• _WHAT IS REQUIRED_: Set the data below down again, exactly, with every picture left out.

┌─ DATA BLOCK

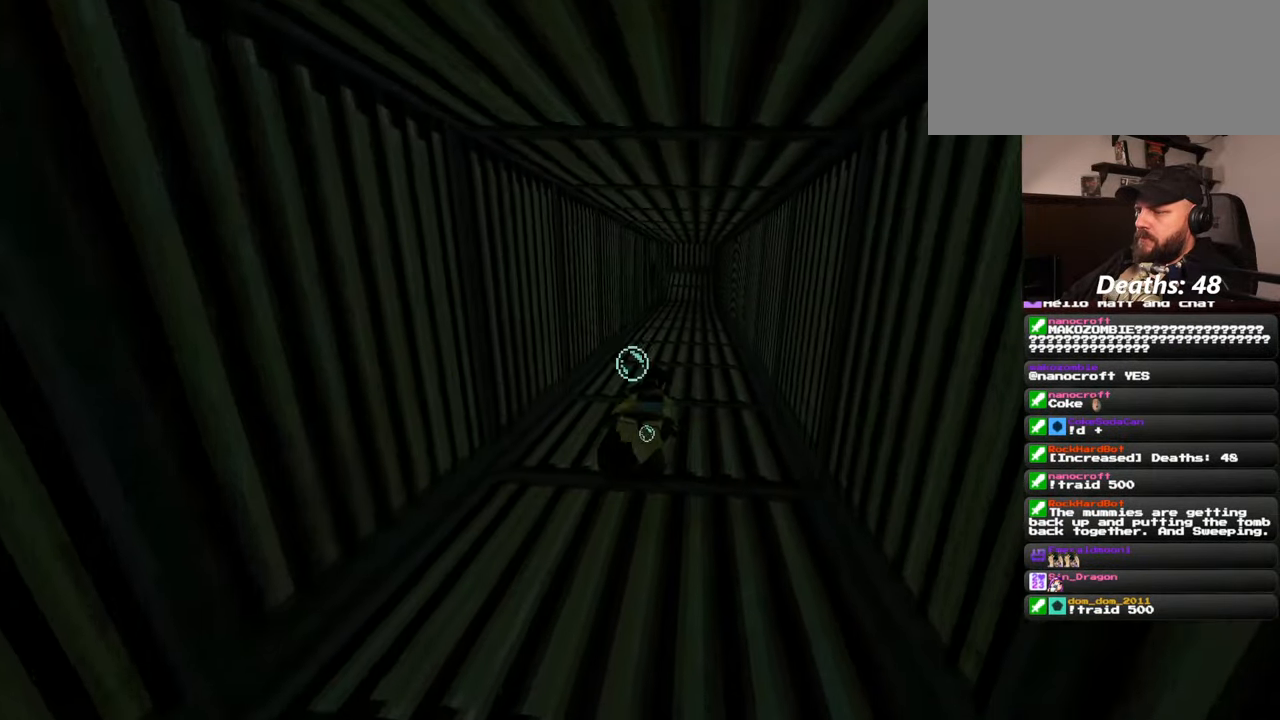
{"buttons": [], "left_stick": "up", "right_stick": "center", "events": [[17, "right_stick", "center"]]}
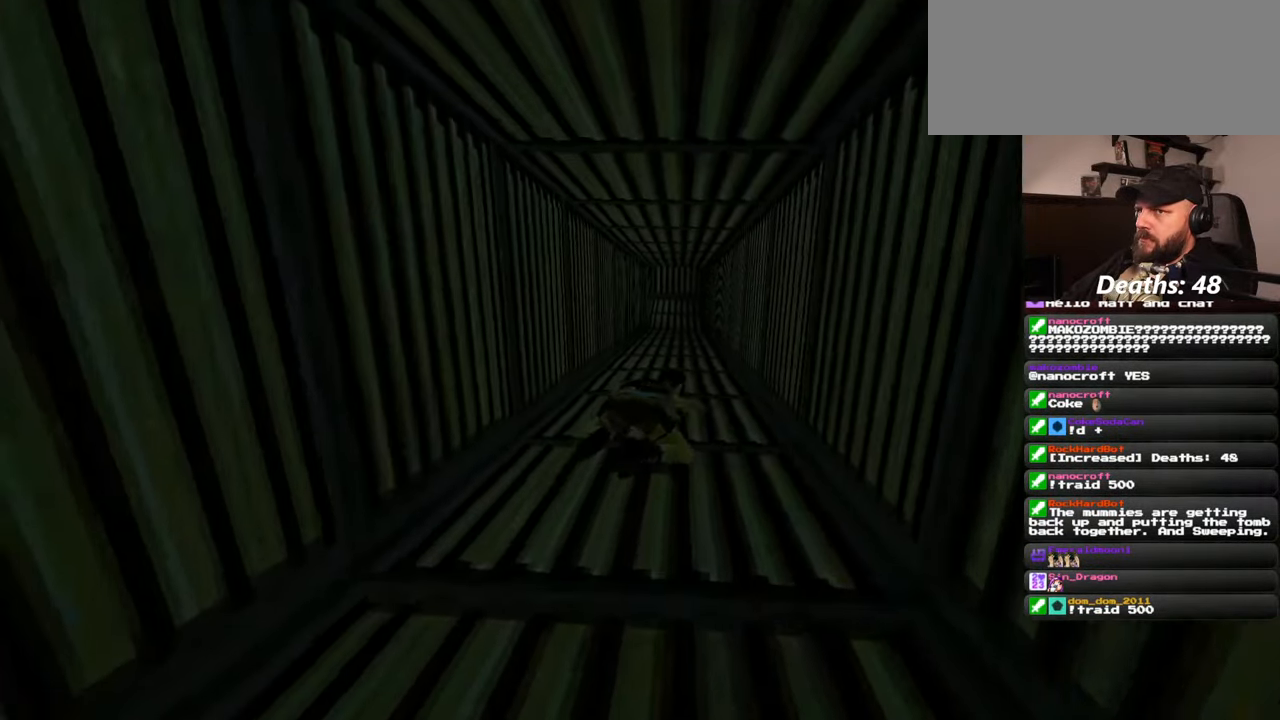
{"buttons": [], "left_stick": "up", "right_stick": "center", "events": []}
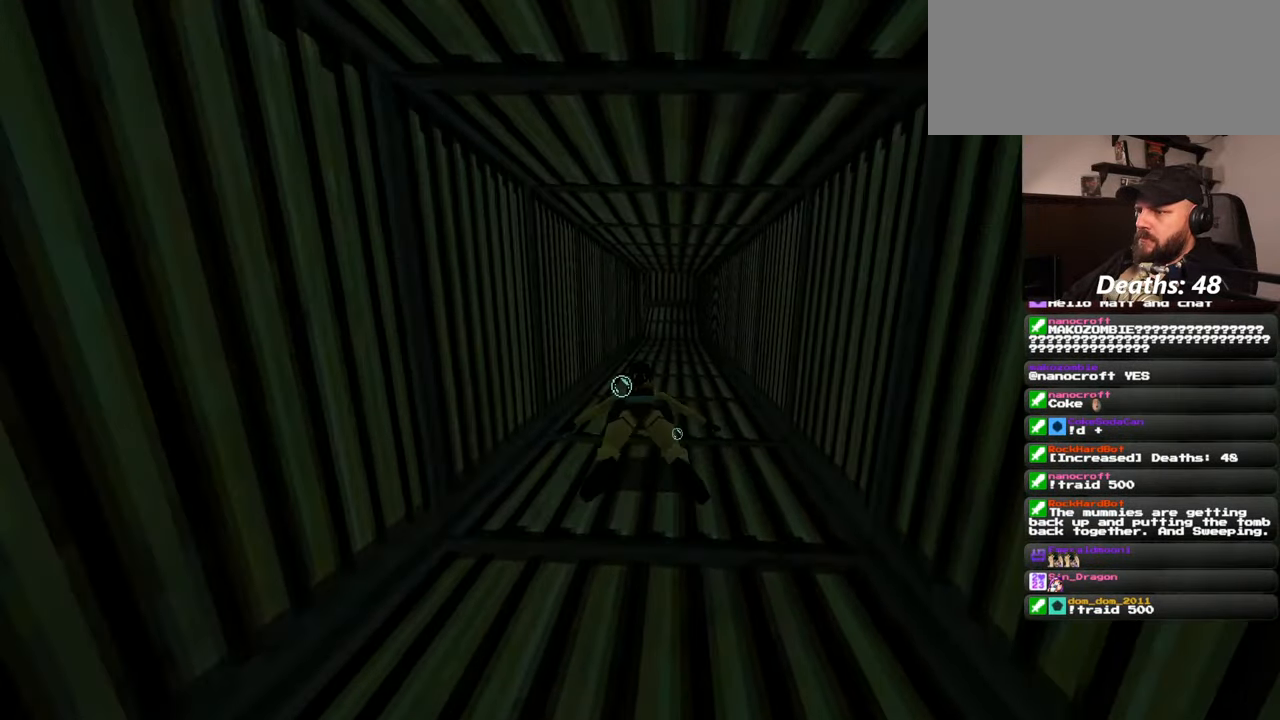
{"buttons": [], "left_stick": "up", "right_stick": "center", "events": []}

└─

• _PROBLEM SOLUTION_:
{"buttons": [], "left_stick": "up", "right_stick": "center", "events": [[17, "right_stick", "center"]]}
{"buttons": [], "left_stick": "up", "right_stick": "center", "events": []}
{"buttons": [], "left_stick": "up", "right_stick": "center", "events": []}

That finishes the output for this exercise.